The fierce storms that I have weathered have often left me battered and broken, stretched beyond my limits and feeling devoid of life. In that inglorious state, I have wondered how God could possibly love or be glorified by my train-wrecked frame. He has slowly but surely convinced me that He knows the limits of my emotional frame because He designed it that way (Psalm 139:13; 103:14). He understands why prolonged, overwhelming circumstances would leave my soul drained and unresponsive, why experiencing helplessness in the face of overpowering evil would for years afterwards cause me to tremble and curl up in a tight ball, or why other peoples’ demeaning treatment would result in my own self-loathing. If God designed my frame to work in these ways, then surely He “gets” what is going on inside me even when I don’t understand myself.  He knows exactly where I am broken and perfectly how to fix it. Far from walking away from me in the midst of my brokenness, He has drawn near to comfort, heal, and restore.

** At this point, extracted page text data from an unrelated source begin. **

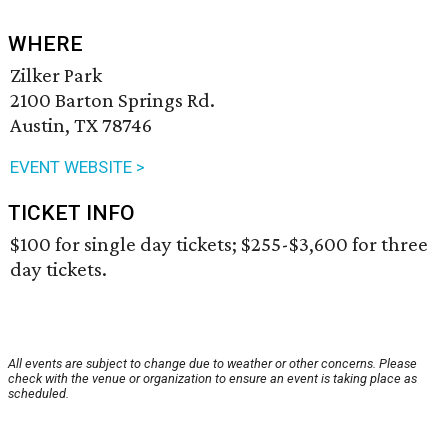
WHERE
Zilker Park
2100 Barton Springs Rd.
Austin, TX 78746
EVENT WEBSITE >
TICKET INFO
$100 for single day tickets; $255-$3,600 for three
day tickets.
All events are subject to change due to weather or other concerns. Please
check with the venue or organization to ensure an event is taking place as
scheduled.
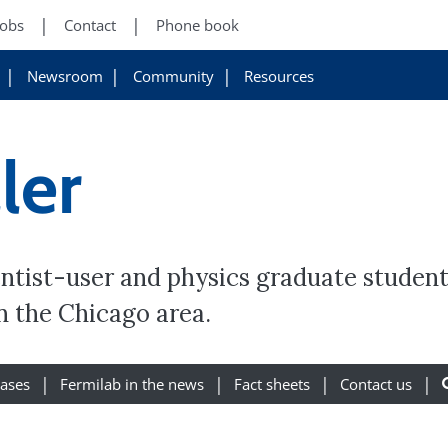
Jobs
Contact
Phone book
Newsroom
Community
Resources
ler
ientist-user and physics graduate student
in the Chicago area.
eases
Fermilab in the news
Fact sheets
Contact us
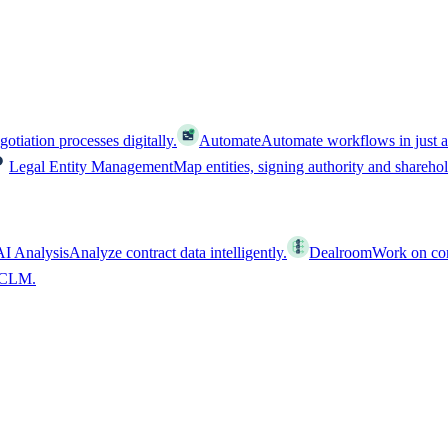
tiation processes digitally.
Automate
Automate workflows in just a
Legal Entity Management
Map entities, signing authority and shareho
AI Analysis
Analyze contract data intelligently.
Dealroom
Work on cont
l CLM.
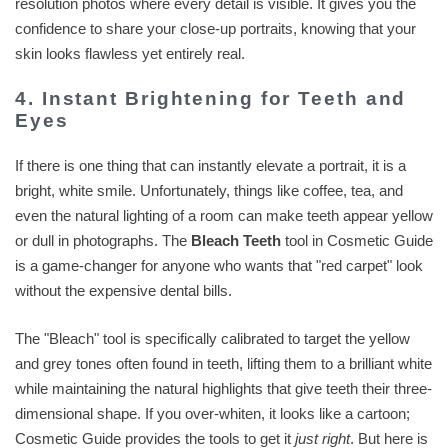
resolution photos where every detail is visible. It gives you the
confidence to share your close-up portraits, knowing that your
skin looks flawless yet entirely real.
4. Instant Brightening for Teeth and
Eyes
If there is one thing that can instantly elevate a portrait, it is a
bright, white smile. Unfortunately, things like coffee, tea, and
even the natural lighting of a room can make teeth appear yellow
or dull in photographs. The
Bleach Teeth
tool in Cosmetic Guide
is a game-changer for anyone who wants that "red carpet" look
without the expensive dental bills.
The "Bleach" tool is specifically calibrated to target the yellow
and grey tones often found in teeth, lifting them to a brilliant white
while maintaining the natural highlights that give teeth their three-
dimensional shape. If you over-whiten, it looks like a cartoon;
Cosmetic Guide provides the tools to get it
just right
. But here is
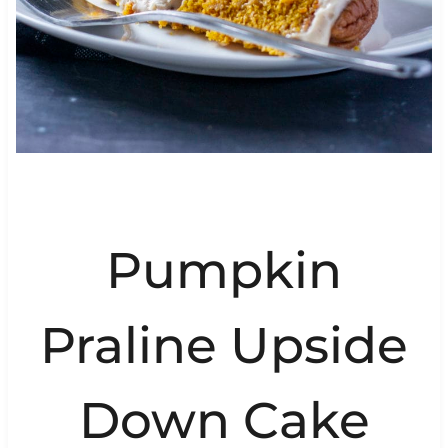
Pumpkin
Praline Upside
Down Cake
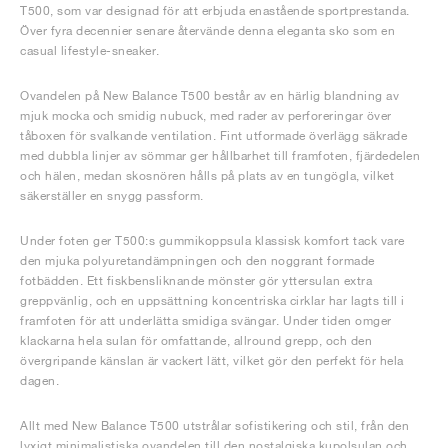
T500, som var designad för att erbjuda enastående sportprestanda.
Över fyra decennier senare återvände denna eleganta sko som en
casual lifestyle-sneaker.
Ovandelen på New Balance T500 består av en härlig blandning av
mjuk mocka och smidig nubuck, med rader av perforeringar över
tåboxen för svalkande ventilation. Fint utformade överlägg säkrade
med dubbla linjer av sömmar ger hållbarhet till framfoten, fjärdedelen
och hälen, medan skosnören hålls på plats av en tungögla, vilket
säkerställer en snygg passform.
Under foten ger T500:s gummikoppsula klassisk komfort tack vare
den mjuka polyuretandämpningen och den noggrant formade
fotbädden. Ett fiskbensliknande mönster gör yttersulan extra
greppvänlig, och en uppsättning koncentriska cirklar har lagts till i
framfoten för att underlätta smidiga svängar. Under tiden omger
klackarna hela sulan för omfattande, allround grepp, och den
övergripande känslan är vackert lätt, vilket gör den perfekt för hela
dagen.
Allt med New Balance T500 utstrålar sofistikering och stil, från den
lyxigt minimalistiska ovandelen till den nostalgiska kupolsulan och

Through the stories of Scripture, He has proven Himself the most brilliant of counselors, the most effective of healers.

But God’s healing in my life has not come merely through the experience of His Spirit within. Searching His Word for stories that parallel my own has opened my eyes to just how much the Bible does say about our inner struggles. I take the questions of my heart to these biblical stories. I empathize with what the characters were thinking and feeling. And then as God responds to their unspoken questions and unseen needs, I experience Him responding to me. Through the stories of Scripture, He has proven Himself the most brilliant of counselors, the most effective of healers.

Messy people are at the core of God’s kingdom. The sick in spirit are the very ones for whom Jesus came. And good theology actually can address the cries of our heart.